> _Required action_: Copy the data below exactly, omitting any picture it contains.
═══ Data for review ═══
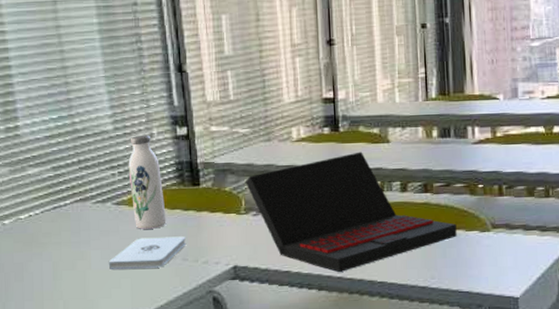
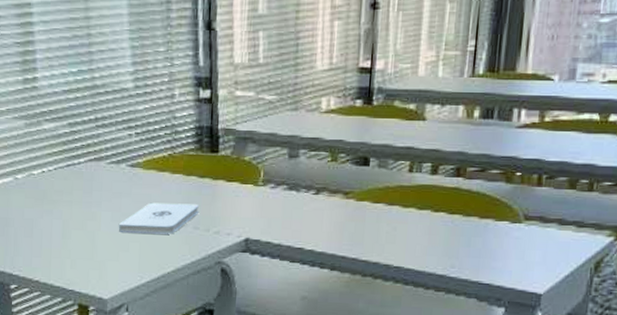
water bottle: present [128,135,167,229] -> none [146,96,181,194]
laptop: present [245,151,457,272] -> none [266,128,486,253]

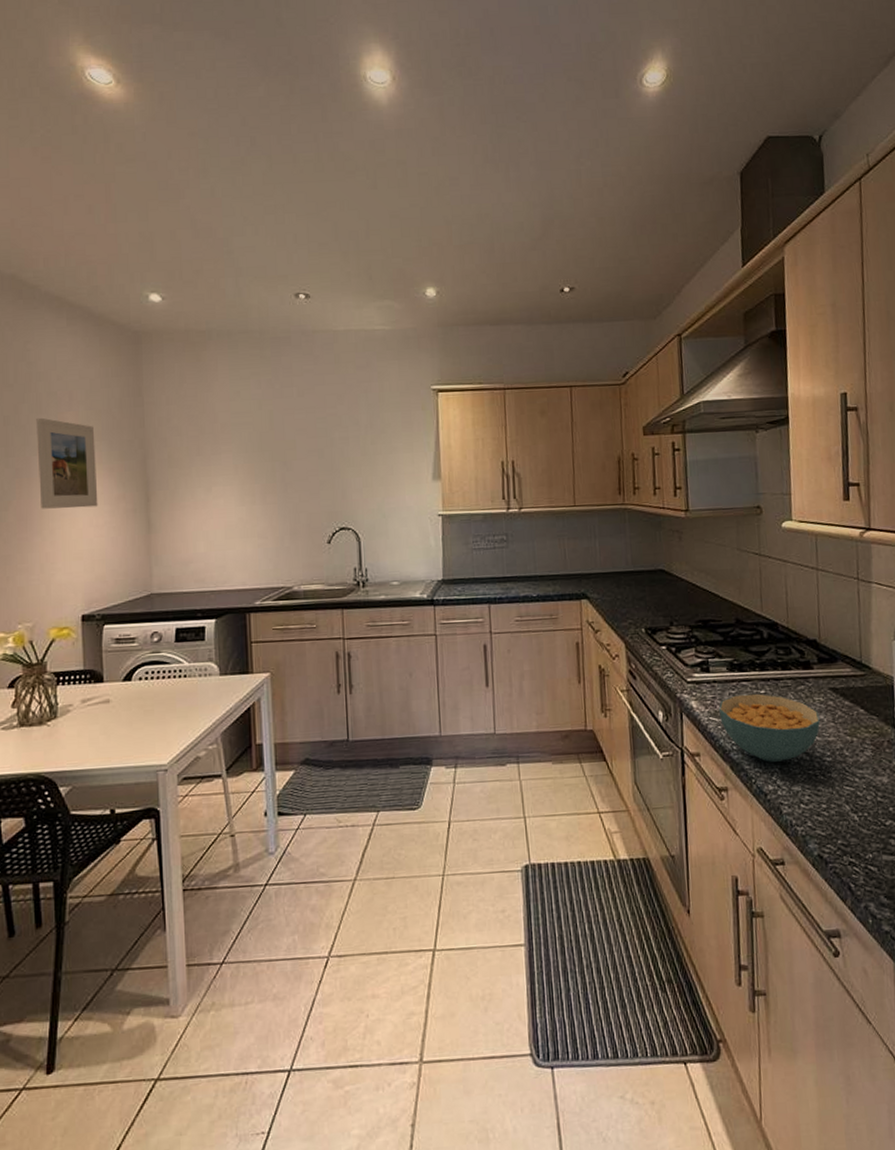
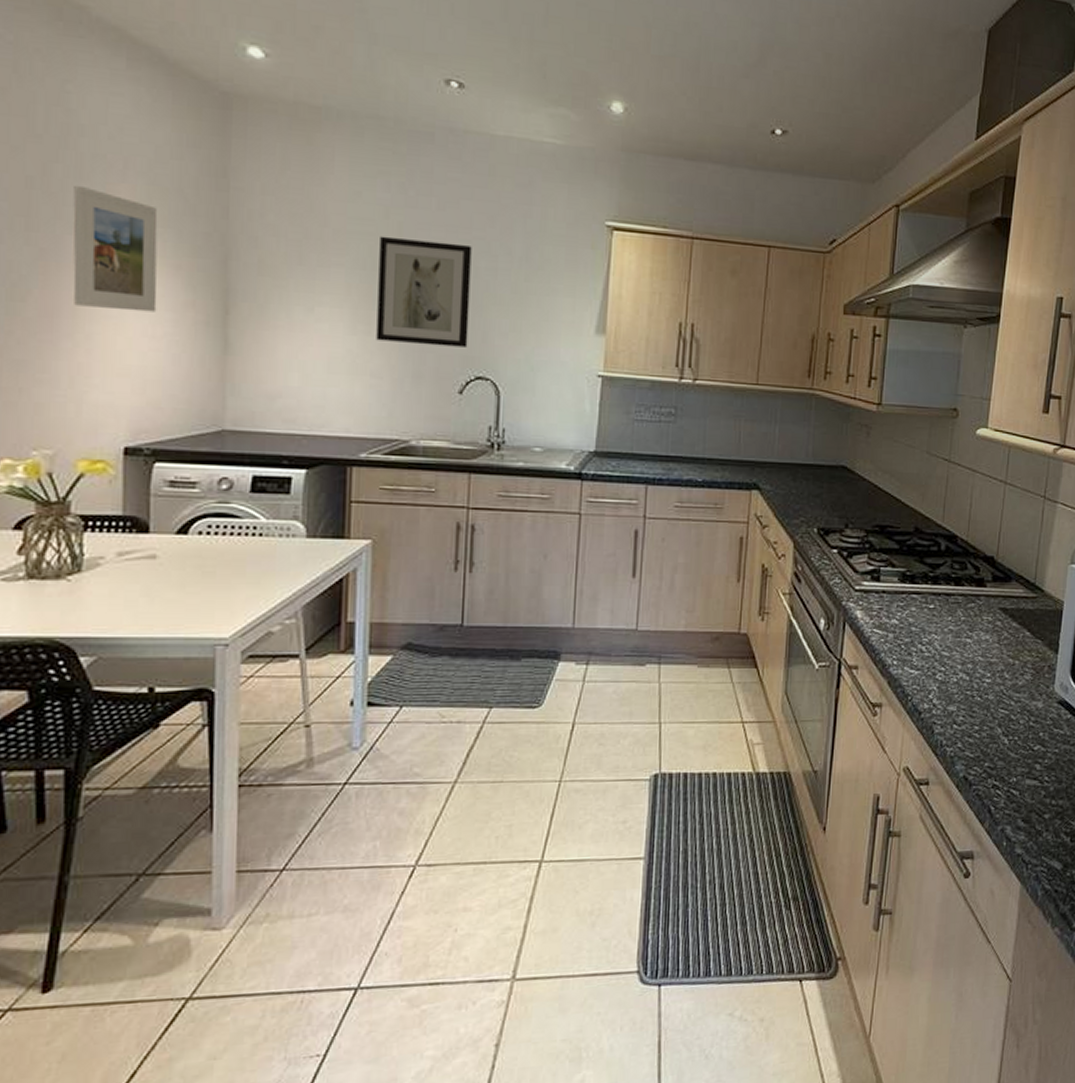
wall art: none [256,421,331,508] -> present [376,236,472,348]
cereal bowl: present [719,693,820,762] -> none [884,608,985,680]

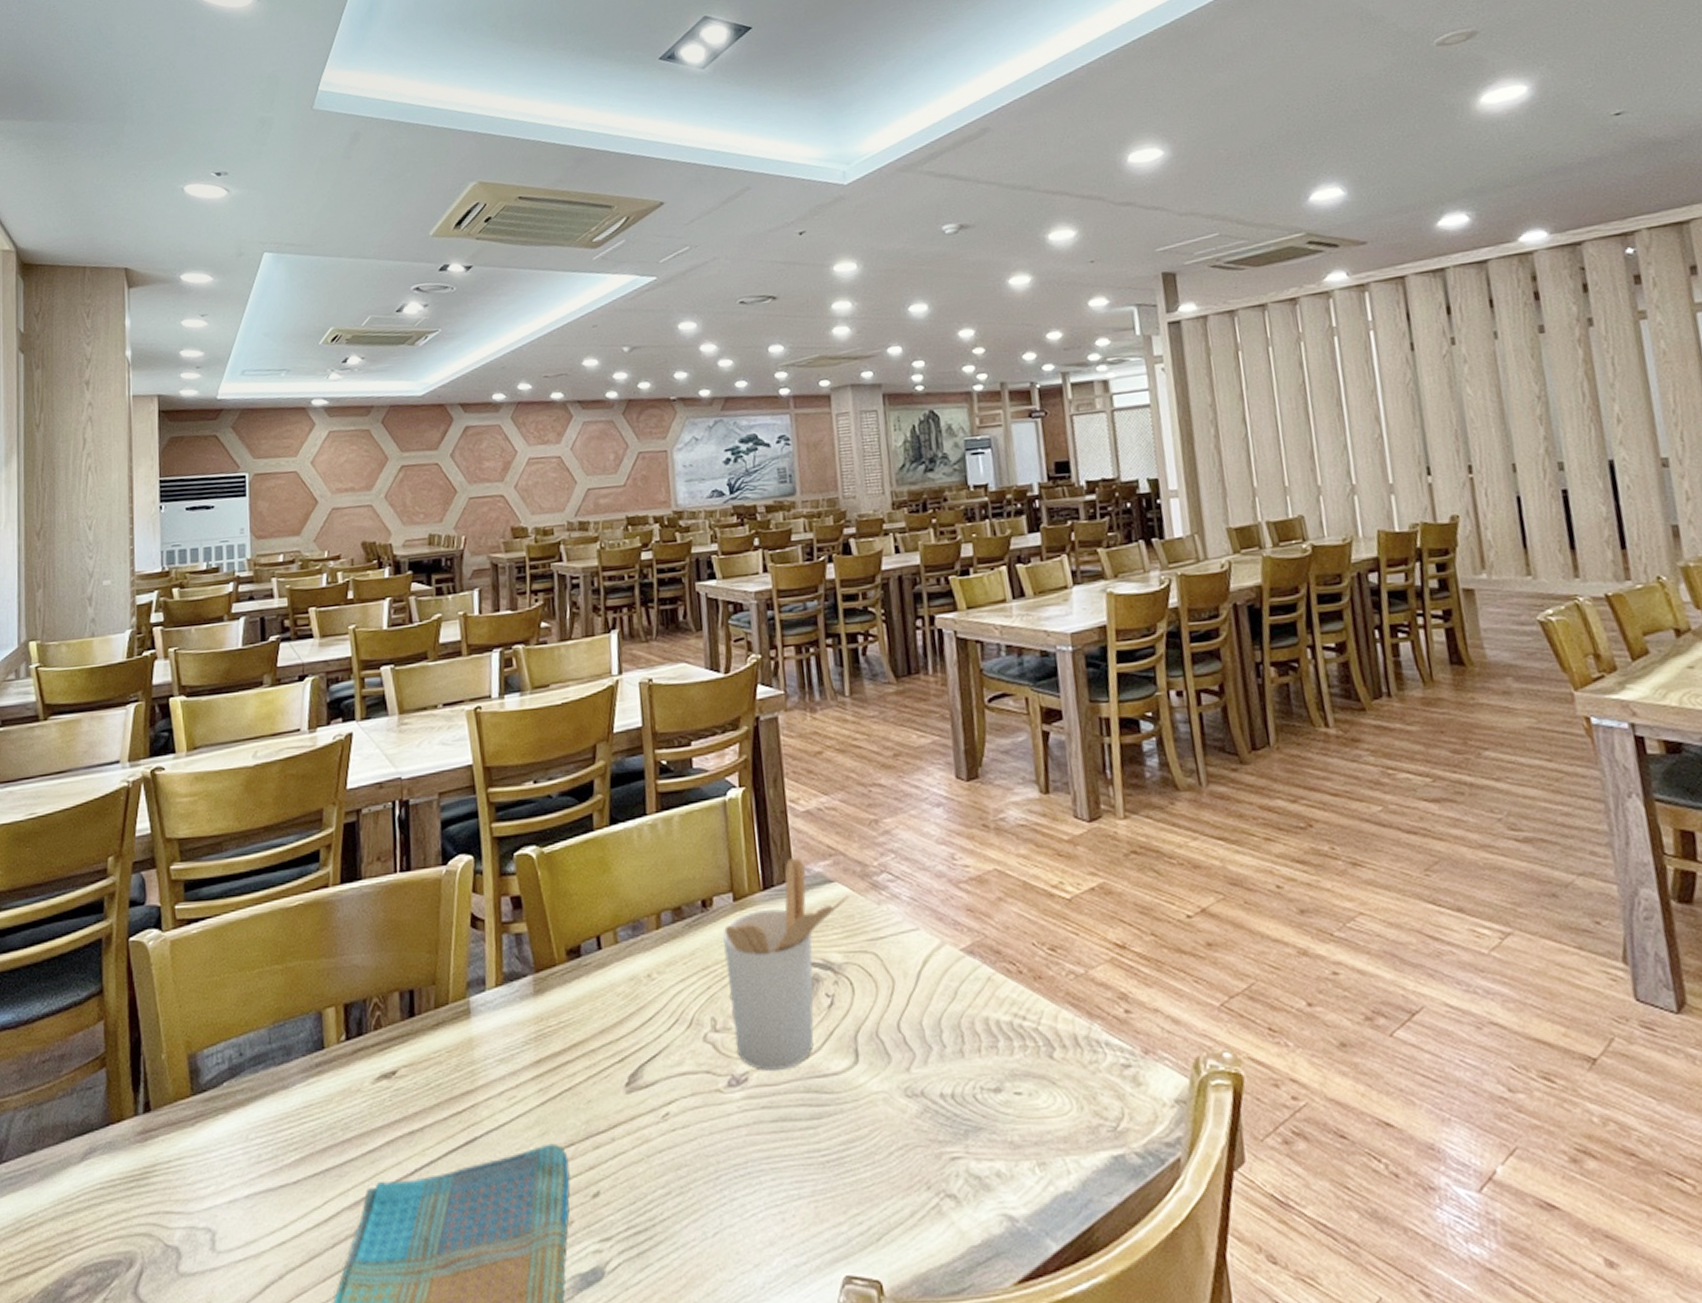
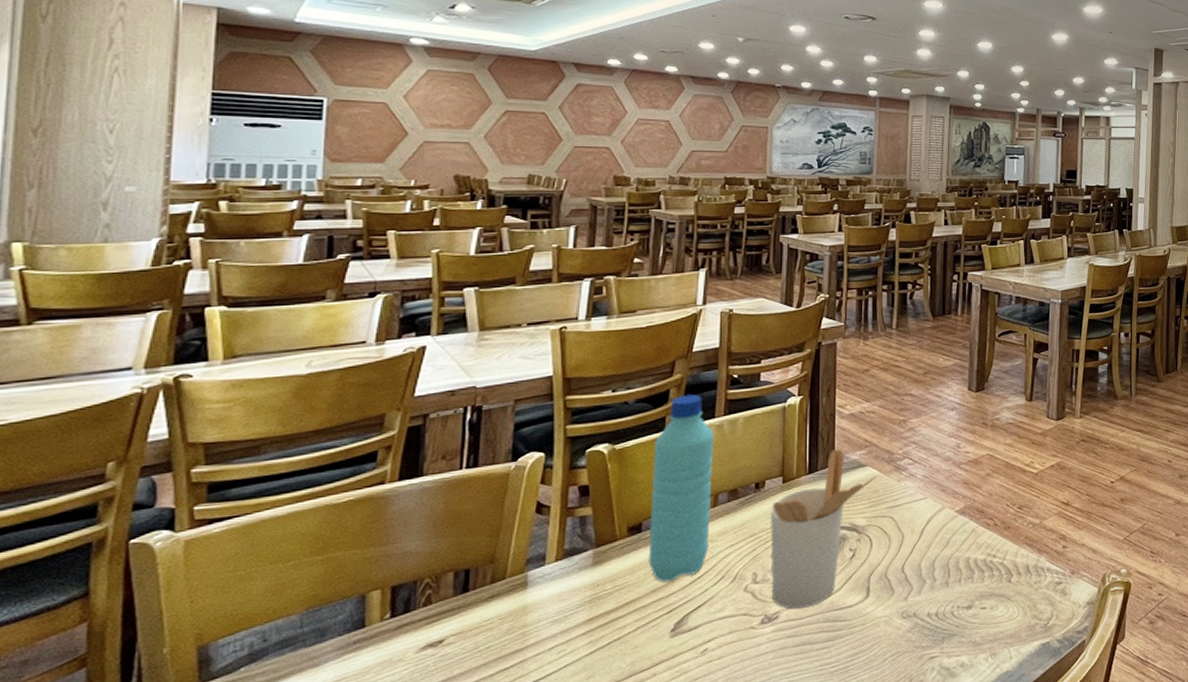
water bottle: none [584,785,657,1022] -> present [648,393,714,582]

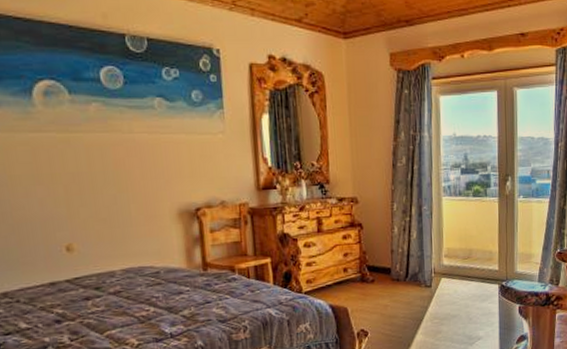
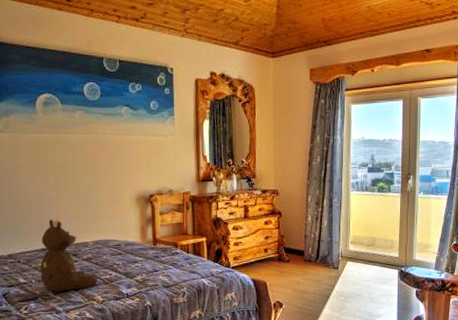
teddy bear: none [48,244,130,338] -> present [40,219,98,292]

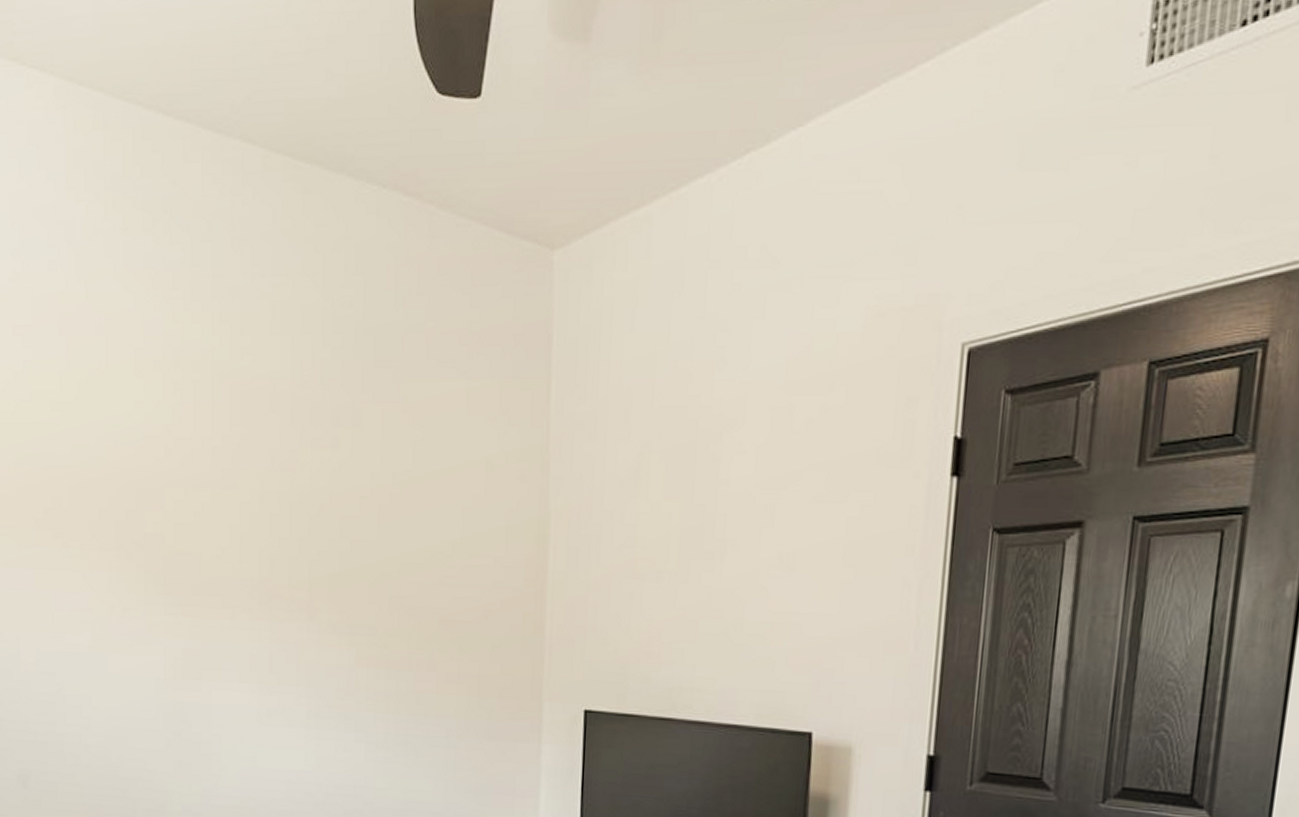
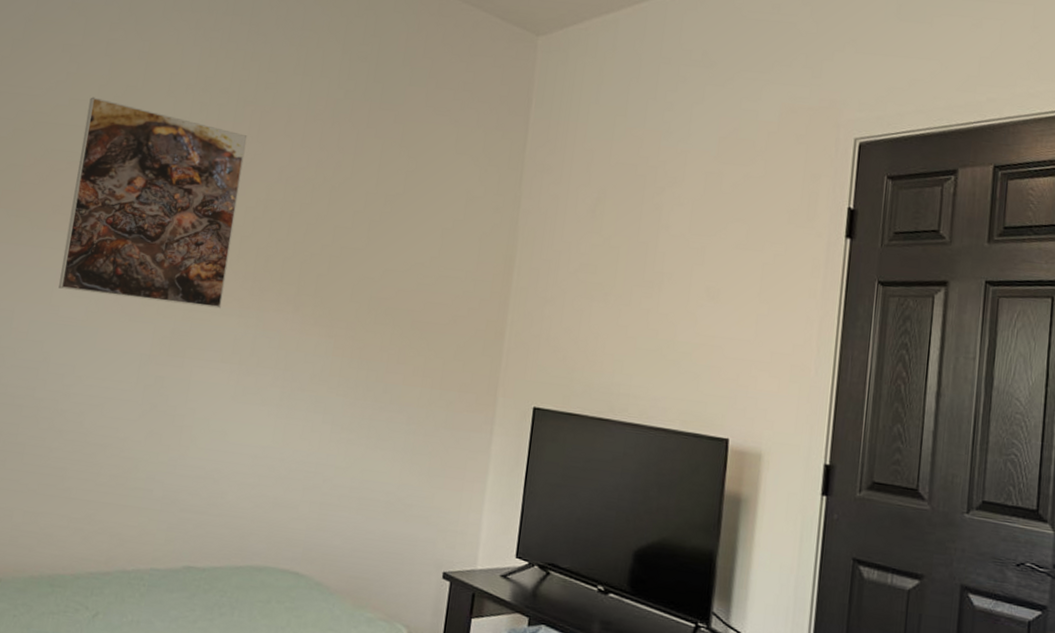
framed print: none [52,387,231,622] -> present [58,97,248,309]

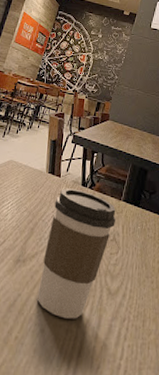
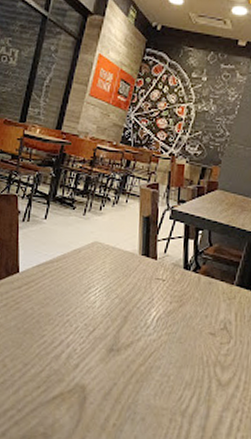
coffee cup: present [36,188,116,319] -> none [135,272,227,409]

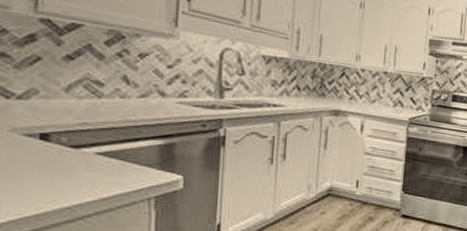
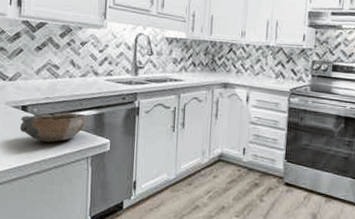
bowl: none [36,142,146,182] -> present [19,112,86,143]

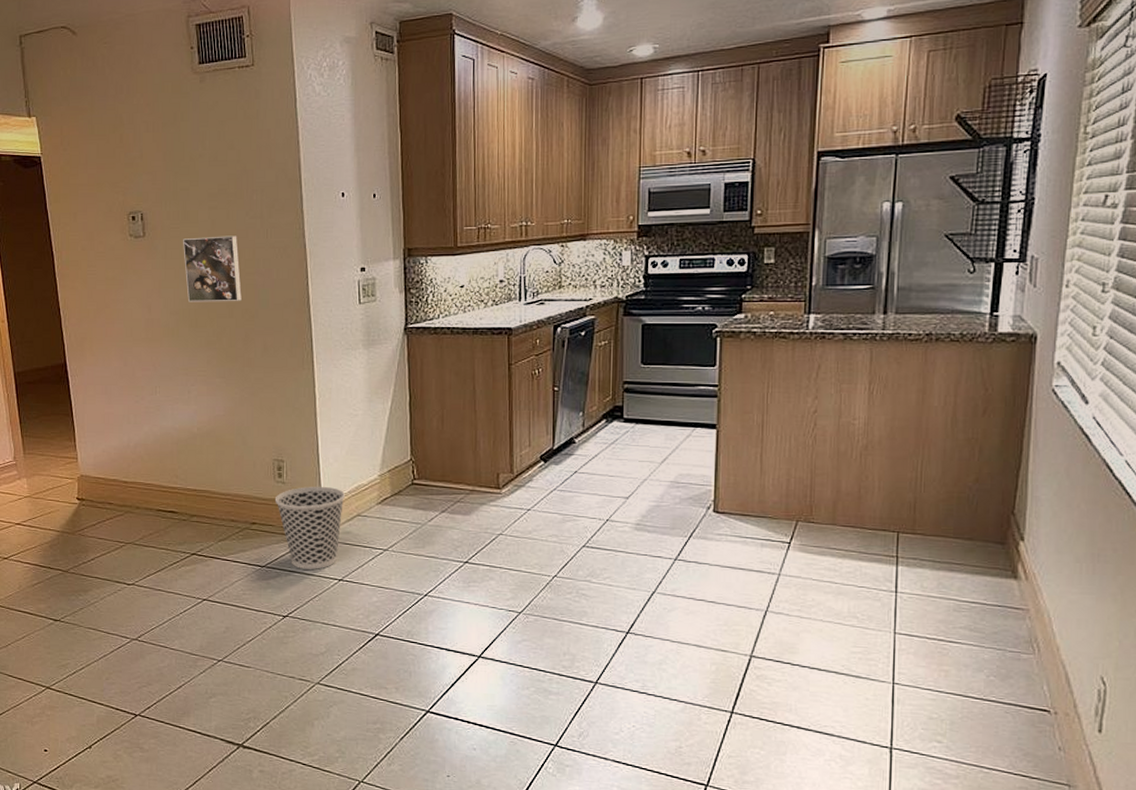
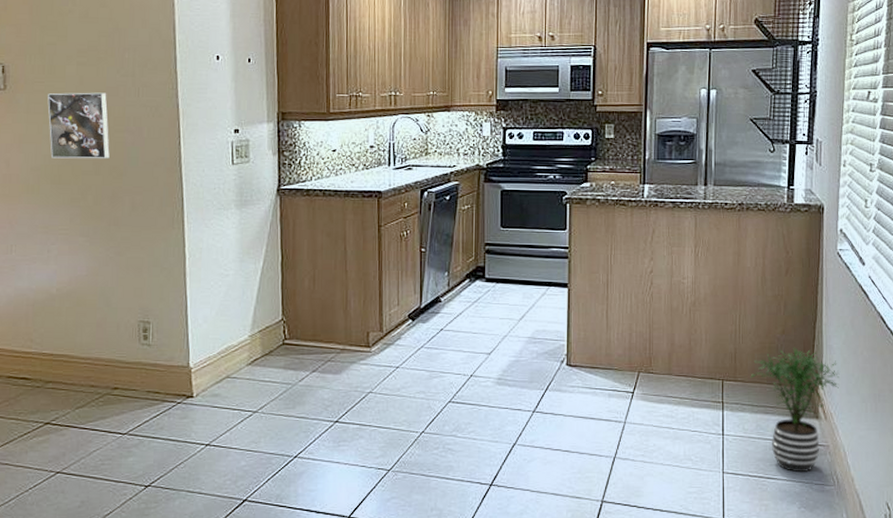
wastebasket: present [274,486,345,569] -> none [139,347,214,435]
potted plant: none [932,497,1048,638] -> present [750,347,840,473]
═══
> _Solution to this exercise_:
water bottle: present [128,135,167,229] -> none [146,96,181,194]
laptop: present [245,151,457,272] -> none [266,128,486,253]

wall art: none [256,421,331,508] -> present [376,236,472,348]
cereal bowl: present [719,693,820,762] -> none [884,608,985,680]

water bottle: none [584,785,657,1022] -> present [648,393,714,582]

teddy bear: none [48,244,130,338] -> present [40,219,98,292]

framed print: none [52,387,231,622] -> present [58,97,248,309]

coffee cup: present [36,188,116,319] -> none [135,272,227,409]

bowl: none [36,142,146,182] -> present [19,112,86,143]

wastebasket: present [274,486,345,569] -> none [139,347,214,435]
potted plant: none [932,497,1048,638] -> present [750,347,840,473]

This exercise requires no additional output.